Directions for this task:
All of the records should be given again exactly as they appear.

Exercise inputs:
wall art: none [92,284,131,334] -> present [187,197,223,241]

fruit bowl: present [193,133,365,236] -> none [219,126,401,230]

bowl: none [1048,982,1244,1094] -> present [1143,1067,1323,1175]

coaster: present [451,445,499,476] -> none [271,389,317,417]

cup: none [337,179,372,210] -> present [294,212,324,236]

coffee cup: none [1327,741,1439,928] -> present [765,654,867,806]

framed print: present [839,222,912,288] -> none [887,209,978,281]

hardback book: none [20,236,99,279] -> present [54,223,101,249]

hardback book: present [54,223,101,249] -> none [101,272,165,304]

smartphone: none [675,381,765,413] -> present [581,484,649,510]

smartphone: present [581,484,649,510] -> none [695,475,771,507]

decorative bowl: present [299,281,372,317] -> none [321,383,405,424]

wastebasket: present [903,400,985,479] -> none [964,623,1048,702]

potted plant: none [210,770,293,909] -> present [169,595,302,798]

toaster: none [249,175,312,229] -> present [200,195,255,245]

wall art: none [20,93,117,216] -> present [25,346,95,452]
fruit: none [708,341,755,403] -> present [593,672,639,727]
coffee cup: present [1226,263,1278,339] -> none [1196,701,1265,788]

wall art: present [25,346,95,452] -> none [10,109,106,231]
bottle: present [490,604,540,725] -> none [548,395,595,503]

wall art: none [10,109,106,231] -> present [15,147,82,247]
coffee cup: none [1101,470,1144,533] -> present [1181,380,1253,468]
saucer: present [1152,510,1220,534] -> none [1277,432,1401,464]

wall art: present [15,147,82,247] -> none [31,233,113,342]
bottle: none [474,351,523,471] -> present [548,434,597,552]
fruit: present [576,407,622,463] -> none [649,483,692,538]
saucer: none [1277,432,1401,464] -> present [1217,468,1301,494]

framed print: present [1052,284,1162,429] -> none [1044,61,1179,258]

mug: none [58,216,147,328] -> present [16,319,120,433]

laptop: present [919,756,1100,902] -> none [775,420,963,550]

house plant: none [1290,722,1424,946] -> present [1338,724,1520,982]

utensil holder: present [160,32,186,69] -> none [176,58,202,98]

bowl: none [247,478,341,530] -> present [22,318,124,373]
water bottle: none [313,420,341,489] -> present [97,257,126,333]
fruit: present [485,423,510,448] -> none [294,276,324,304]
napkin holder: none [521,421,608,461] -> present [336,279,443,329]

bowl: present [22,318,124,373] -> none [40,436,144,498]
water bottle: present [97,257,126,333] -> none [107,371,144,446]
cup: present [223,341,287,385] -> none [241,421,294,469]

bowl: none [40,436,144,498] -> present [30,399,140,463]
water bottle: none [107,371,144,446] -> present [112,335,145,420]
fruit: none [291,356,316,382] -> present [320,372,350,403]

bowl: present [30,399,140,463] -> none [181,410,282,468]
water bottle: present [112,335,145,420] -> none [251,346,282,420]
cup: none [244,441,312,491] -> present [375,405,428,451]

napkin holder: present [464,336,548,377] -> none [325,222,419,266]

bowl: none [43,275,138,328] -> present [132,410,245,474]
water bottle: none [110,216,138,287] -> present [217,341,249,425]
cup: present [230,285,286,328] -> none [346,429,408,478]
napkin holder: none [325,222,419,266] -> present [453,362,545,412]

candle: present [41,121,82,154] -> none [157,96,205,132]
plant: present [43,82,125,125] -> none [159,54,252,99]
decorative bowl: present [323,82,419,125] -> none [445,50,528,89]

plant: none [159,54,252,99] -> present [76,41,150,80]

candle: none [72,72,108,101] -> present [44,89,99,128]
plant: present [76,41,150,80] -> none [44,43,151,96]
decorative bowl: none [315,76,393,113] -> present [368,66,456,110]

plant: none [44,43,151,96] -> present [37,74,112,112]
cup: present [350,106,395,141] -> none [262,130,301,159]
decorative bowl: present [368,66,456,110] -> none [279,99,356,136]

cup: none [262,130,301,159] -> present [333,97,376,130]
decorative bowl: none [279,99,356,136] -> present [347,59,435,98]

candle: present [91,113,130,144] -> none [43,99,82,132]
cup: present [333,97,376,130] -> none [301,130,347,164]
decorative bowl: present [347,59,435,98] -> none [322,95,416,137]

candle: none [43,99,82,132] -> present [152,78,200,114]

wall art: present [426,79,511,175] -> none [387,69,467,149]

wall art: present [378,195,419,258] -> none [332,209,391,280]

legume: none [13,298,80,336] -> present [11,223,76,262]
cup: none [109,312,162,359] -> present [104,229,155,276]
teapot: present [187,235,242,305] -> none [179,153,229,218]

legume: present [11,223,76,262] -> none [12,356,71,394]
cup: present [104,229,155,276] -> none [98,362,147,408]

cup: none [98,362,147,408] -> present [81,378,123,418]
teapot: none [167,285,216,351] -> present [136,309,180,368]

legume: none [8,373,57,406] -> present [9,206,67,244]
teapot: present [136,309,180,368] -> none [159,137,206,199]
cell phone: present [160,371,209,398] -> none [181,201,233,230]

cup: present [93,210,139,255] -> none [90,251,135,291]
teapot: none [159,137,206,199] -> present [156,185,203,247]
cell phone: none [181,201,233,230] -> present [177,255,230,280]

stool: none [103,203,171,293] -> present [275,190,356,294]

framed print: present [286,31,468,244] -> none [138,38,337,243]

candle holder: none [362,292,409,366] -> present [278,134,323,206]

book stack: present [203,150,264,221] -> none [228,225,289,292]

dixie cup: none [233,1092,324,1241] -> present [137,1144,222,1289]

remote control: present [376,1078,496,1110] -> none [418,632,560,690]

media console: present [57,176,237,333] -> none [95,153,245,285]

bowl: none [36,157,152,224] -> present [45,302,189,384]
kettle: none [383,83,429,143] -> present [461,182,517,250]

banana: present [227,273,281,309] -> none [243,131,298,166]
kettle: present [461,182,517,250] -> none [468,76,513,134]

Finished task:
wall art: none [92,284,131,334] -> present [187,197,223,241]

fruit bowl: present [193,133,365,236] -> none [219,126,401,230]

bowl: none [1048,982,1244,1094] -> present [1143,1067,1323,1175]

coaster: present [451,445,499,476] -> none [271,389,317,417]

cup: none [337,179,372,210] -> present [294,212,324,236]

coffee cup: none [1327,741,1439,928] -> present [765,654,867,806]

framed print: present [839,222,912,288] -> none [887,209,978,281]

hardback book: none [20,236,99,279] -> present [54,223,101,249]

hardback book: present [54,223,101,249] -> none [101,272,165,304]

smartphone: none [675,381,765,413] -> present [581,484,649,510]

smartphone: present [581,484,649,510] -> none [695,475,771,507]

decorative bowl: present [299,281,372,317] -> none [321,383,405,424]

wastebasket: present [903,400,985,479] -> none [964,623,1048,702]

potted plant: none [210,770,293,909] -> present [169,595,302,798]

toaster: none [249,175,312,229] -> present [200,195,255,245]

wall art: none [20,93,117,216] -> present [25,346,95,452]
fruit: none [708,341,755,403] -> present [593,672,639,727]
coffee cup: present [1226,263,1278,339] -> none [1196,701,1265,788]

wall art: present [25,346,95,452] -> none [10,109,106,231]
bottle: present [490,604,540,725] -> none [548,395,595,503]

wall art: none [10,109,106,231] -> present [15,147,82,247]
coffee cup: none [1101,470,1144,533] -> present [1181,380,1253,468]
saucer: present [1152,510,1220,534] -> none [1277,432,1401,464]

wall art: present [15,147,82,247] -> none [31,233,113,342]
bottle: none [474,351,523,471] -> present [548,434,597,552]
fruit: present [576,407,622,463] -> none [649,483,692,538]
saucer: none [1277,432,1401,464] -> present [1217,468,1301,494]

framed print: present [1052,284,1162,429] -> none [1044,61,1179,258]

mug: none [58,216,147,328] -> present [16,319,120,433]

laptop: present [919,756,1100,902] -> none [775,420,963,550]

house plant: none [1290,722,1424,946] -> present [1338,724,1520,982]

utensil holder: present [160,32,186,69] -> none [176,58,202,98]

bowl: none [247,478,341,530] -> present [22,318,124,373]
water bottle: none [313,420,341,489] -> present [97,257,126,333]
fruit: present [485,423,510,448] -> none [294,276,324,304]
napkin holder: none [521,421,608,461] -> present [336,279,443,329]

bowl: present [22,318,124,373] -> none [40,436,144,498]
water bottle: present [97,257,126,333] -> none [107,371,144,446]
cup: present [223,341,287,385] -> none [241,421,294,469]

bowl: none [40,436,144,498] -> present [30,399,140,463]
water bottle: none [107,371,144,446] -> present [112,335,145,420]
fruit: none [291,356,316,382] -> present [320,372,350,403]

bowl: present [30,399,140,463] -> none [181,410,282,468]
water bottle: present [112,335,145,420] -> none [251,346,282,420]
cup: none [244,441,312,491] -> present [375,405,428,451]

napkin holder: present [464,336,548,377] -> none [325,222,419,266]

bowl: none [43,275,138,328] -> present [132,410,245,474]
water bottle: none [110,216,138,287] -> present [217,341,249,425]
cup: present [230,285,286,328] -> none [346,429,408,478]
napkin holder: none [325,222,419,266] -> present [453,362,545,412]

candle: present [41,121,82,154] -> none [157,96,205,132]
plant: present [43,82,125,125] -> none [159,54,252,99]
decorative bowl: present [323,82,419,125] -> none [445,50,528,89]

plant: none [159,54,252,99] -> present [76,41,150,80]

candle: none [72,72,108,101] -> present [44,89,99,128]
plant: present [76,41,150,80] -> none [44,43,151,96]
decorative bowl: none [315,76,393,113] -> present [368,66,456,110]

plant: none [44,43,151,96] -> present [37,74,112,112]
cup: present [350,106,395,141] -> none [262,130,301,159]
decorative bowl: present [368,66,456,110] -> none [279,99,356,136]

cup: none [262,130,301,159] -> present [333,97,376,130]
decorative bowl: none [279,99,356,136] -> present [347,59,435,98]

candle: present [91,113,130,144] -> none [43,99,82,132]
cup: present [333,97,376,130] -> none [301,130,347,164]
decorative bowl: present [347,59,435,98] -> none [322,95,416,137]

candle: none [43,99,82,132] -> present [152,78,200,114]

wall art: present [426,79,511,175] -> none [387,69,467,149]

wall art: present [378,195,419,258] -> none [332,209,391,280]

legume: none [13,298,80,336] -> present [11,223,76,262]
cup: none [109,312,162,359] -> present [104,229,155,276]
teapot: present [187,235,242,305] -> none [179,153,229,218]

legume: present [11,223,76,262] -> none [12,356,71,394]
cup: present [104,229,155,276] -> none [98,362,147,408]

cup: none [98,362,147,408] -> present [81,378,123,418]
teapot: none [167,285,216,351] -> present [136,309,180,368]

legume: none [8,373,57,406] -> present [9,206,67,244]
teapot: present [136,309,180,368] -> none [159,137,206,199]
cell phone: present [160,371,209,398] -> none [181,201,233,230]

cup: present [93,210,139,255] -> none [90,251,135,291]
teapot: none [159,137,206,199] -> present [156,185,203,247]
cell phone: none [181,201,233,230] -> present [177,255,230,280]

stool: none [103,203,171,293] -> present [275,190,356,294]

framed print: present [286,31,468,244] -> none [138,38,337,243]

candle holder: none [362,292,409,366] -> present [278,134,323,206]

book stack: present [203,150,264,221] -> none [228,225,289,292]

dixie cup: none [233,1092,324,1241] -> present [137,1144,222,1289]

remote control: present [376,1078,496,1110] -> none [418,632,560,690]

media console: present [57,176,237,333] -> none [95,153,245,285]

bowl: none [36,157,152,224] -> present [45,302,189,384]
kettle: none [383,83,429,143] -> present [461,182,517,250]

banana: present [227,273,281,309] -> none [243,131,298,166]
kettle: present [461,182,517,250] -> none [468,76,513,134]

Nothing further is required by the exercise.